02/06/2026
Ce qui se passe avec l'affaire Bruel me met hors de moi.
Pas parce que c'est surprenant. Parce que c'est tellement prévisible. Les femmes parlent, et hop on retourne la situation. L'homme accusé devient la victime. On pleure sa carrière, son image, ses années de bons souvenirs. Et les femmes qui ont osé ouvrir la bouche ? On les dissèque, on met en doute, on les accuse.
"C'était une autre époque." Cette phrase me révolte. Non. Ce n'était pas une autre époque. C'était hier. Et même si ça avait été il y a cent ans, une violence normalisée reste une violence. Le fait que tout le monde fermait les yeux ne rendait pas ça acceptable. Ça rendait juste tout le monde complice.
Croire les femmes, ce n'est pas être naïve. C'est comprendre que quand une femme parle, elle prend un risque énorme. Personne ne fait ça pour le plaisir.

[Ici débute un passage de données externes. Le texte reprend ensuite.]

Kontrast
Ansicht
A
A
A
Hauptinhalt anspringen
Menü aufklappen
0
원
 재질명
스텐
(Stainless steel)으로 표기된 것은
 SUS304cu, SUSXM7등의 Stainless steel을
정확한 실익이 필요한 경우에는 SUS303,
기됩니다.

Et pendant qu'on débat de la culpabilité de l'un, on questionne la tenue de l'autre. Ce qu'elle portait. Comment elle se comportait. Ce qu'elle "renvoyait". Comme si une jupe courte était une invitation. Comme si sourire était un consentement. Comme si une femme pouvait, par sa simple façon d'être, mériter ce qu'on lui fait subir.

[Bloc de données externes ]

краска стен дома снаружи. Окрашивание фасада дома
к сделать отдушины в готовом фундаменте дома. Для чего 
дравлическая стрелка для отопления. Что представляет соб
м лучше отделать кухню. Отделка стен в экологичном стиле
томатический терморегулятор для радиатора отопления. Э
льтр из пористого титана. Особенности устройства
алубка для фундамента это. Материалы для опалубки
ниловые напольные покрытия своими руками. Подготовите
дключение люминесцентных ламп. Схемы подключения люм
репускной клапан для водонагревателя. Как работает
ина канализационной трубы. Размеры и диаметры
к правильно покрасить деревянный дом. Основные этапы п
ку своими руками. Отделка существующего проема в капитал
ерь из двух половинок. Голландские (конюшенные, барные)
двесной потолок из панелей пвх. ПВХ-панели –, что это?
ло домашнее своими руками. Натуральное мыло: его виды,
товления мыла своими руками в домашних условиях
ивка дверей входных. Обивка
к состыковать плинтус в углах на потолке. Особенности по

Rien. Rien ne justifie ça. Ni la tenue, ni l'heure, ni l'endroit, ni le passé, ni l'image qu'elle donne d'elle-même.
Et le pire, c'est que beaucoup de femmes finissent par y croire elles-mêmes. Par se demander si elles n'ont pas "mal géré", si elles auraient dû s'habiller autrement, parler autrement, être autrement. On leur a tellement répété que leurs signaux étaient mal interprétés, qu'elles exagéraient, qu'elles étaient trop sensibles qu'elles ont intégré le doute comme une vérité.
C'est exactement pour ça que j'ai créé l'atelier Mes Limites, pour qu'on réapprenne à s'écouter, à reconnaître ce qui nous convient et ce qui ne nous convient pas, à faire confiance à ce qu'on ressent. Et à oser le dire, sans s'excuser d'exister.